● **EXTRACT PROVIDED**
Sharing Isn’t Always Caring. People Don’t Read What They Share Online

Facebook Post Engagement Stats

Why Do People Share?
So why would people share content that they’ve either never read, or have just merely skimmed? It’s a question that the folks at The New York Times were interested in as well. So interested in fact, that they partnered with Latitude Research to do a study called The Psychology Of Sharing: Why Do People Share Online? The study had three phases including in-person interviews, a one-week sharing panel and a survey of 2,500 medium/heavy online sharers and explored the motivations behind why people share.

The study revealed that sharing is not new, it’s just evolved from face-to-face and verbal sharing, to information age sharing with more up-to-the-minute information via Twitter, Facebook, Instant Messenger, texts and email. And according to the study, people who are sharing are doing it for different reasons:

  1. To bring valuable and entertaining content to others – 94 percent of shares responded that they carefully consider how the information they share will be useful to the recipient. 
  2. To define ourselves to others – 68 percent share to give a better sense of who they are and what they care about. 
  3. To grow and nourish relationships – 78 percent share information online because it lets them stay connected to people they may not otherwise stay in touch with.
  4. Self-fulfillment – 69 percent share information because it allows them to feel more involved with the world
  5. To get the word out about causes and brands – 84 percent share because it is a way to support causes or issues they care about.

How to Get Your Content Shared and Read
With so much content being produced and shared every minute of every day, how do you get yours to stand out and get read? A few simple factors can help including the following:

  1. Appeal to people’s desire to connect with each other, not just your brand or cause. Look at the recent Ice Bucket Challenge for ALS. Friends and family could nominate each other (making it about each other and the cause) via social media to take the challenge and raise awareness. It went viral and you were hard pressed to find someone in your network that hadn’t taken the challenge or made a donation. 
  2. Establish trust: How can you expect people to read and share your content if they don’t know who you are or what you represent? If you want to become a thought leader in your industry or field, you need to nurture a loyal following by producing relevant, reliable information that is valuable for your intended audience. You can’t be credible if you publish inaccurate posts that are totally self-serving. Helping, not selling, has become the mantra of content marketers far and wide. 
  3. Keep it simple: “One Simple Story” is a method many marketers practice and for good reason. By clearing away distractions and unnecessary fluff, your content won’t get muddled and your reader will better understand and connect with your intention.

You’ve made it to the end of this post! Now you can share away knowing you’ve read it top to bottom!

Do you share content without reading it entirely? Tells us why in the comments.

Get more marketing news, tips and tactics in the Weekly VR Buzz.

© 2014 – 2018, Contributing Author. All rights reserved.

  • Carrie

    I read this article from top to bottom because in the title it said “People Don’t Read What they Share”. I felt I had to read it so I would not be considered one of them! Maybe we need to put something like that in our titles to challenge people to actually read it.

  • Randy Kmieciak

    I will only share something if I have read it and think others will find it interesting like this article.

  • Michelle Thurman

    I find myself sharing the articles I read and find interesting. And I read a lot. It’s a habit I’ve acquired over the years but I do not share everything I come across. The articles or posts I share tend to be beneficial to others or there is something about the story line I see that may be beneficial. That’s important to me.

  • Amy


    I shared it. After I read it 😉
    This is actually a huge pet peeve of mine. Nothing gets me angry like reading a shared article, attempting to discuss it with the person who shared and get “oh … I didn’t read it” as a reply. Grrrr!

● **GIVEN DATA**
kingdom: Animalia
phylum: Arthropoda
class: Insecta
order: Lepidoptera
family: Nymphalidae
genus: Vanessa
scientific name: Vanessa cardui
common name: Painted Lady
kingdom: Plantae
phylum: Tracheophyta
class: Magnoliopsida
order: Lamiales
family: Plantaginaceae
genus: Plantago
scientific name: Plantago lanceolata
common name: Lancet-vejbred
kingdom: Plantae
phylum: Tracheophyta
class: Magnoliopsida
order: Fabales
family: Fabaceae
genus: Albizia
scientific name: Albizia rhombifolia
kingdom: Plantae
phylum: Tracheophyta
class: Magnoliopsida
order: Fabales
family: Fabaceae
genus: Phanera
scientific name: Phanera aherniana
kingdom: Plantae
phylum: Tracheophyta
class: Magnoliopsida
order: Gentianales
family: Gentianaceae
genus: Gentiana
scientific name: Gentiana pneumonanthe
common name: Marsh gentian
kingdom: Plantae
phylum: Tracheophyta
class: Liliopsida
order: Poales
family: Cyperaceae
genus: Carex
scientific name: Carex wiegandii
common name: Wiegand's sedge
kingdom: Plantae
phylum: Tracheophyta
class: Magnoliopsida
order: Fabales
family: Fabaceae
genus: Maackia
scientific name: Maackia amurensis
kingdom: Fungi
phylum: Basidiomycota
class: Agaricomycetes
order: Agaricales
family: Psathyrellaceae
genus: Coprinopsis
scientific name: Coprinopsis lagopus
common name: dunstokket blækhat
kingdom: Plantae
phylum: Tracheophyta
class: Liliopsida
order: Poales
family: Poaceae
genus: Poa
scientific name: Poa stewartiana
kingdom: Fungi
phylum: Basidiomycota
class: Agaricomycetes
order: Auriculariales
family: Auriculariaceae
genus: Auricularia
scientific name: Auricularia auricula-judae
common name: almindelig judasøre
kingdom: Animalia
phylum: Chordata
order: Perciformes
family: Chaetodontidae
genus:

● **WHAT IS EXPECTED**
Reproduce, word for word, the part of the article on online sharing that begins at the words "You’ve made it" and stops after "actually read it.".

● **WRITTEN RESPONSE**
You’ve made it to the end of this post! Now you can share away knowing you’ve read it top to bottom!

Do you share content without reading it entirely? Tells us why in the comments.

Get more marketing news, tips and tactics in the Weekly VR Buzz.

© 2014 – 2018, Contributing Author. All rights reserved.

  • Carrie

    I read this article from top to bottom because in the title it said “People Don’t Read What they Share”. I felt I had to read it so I would not be considered one of them! Maybe we need to put something like that in our titles to challenge people to actually read it.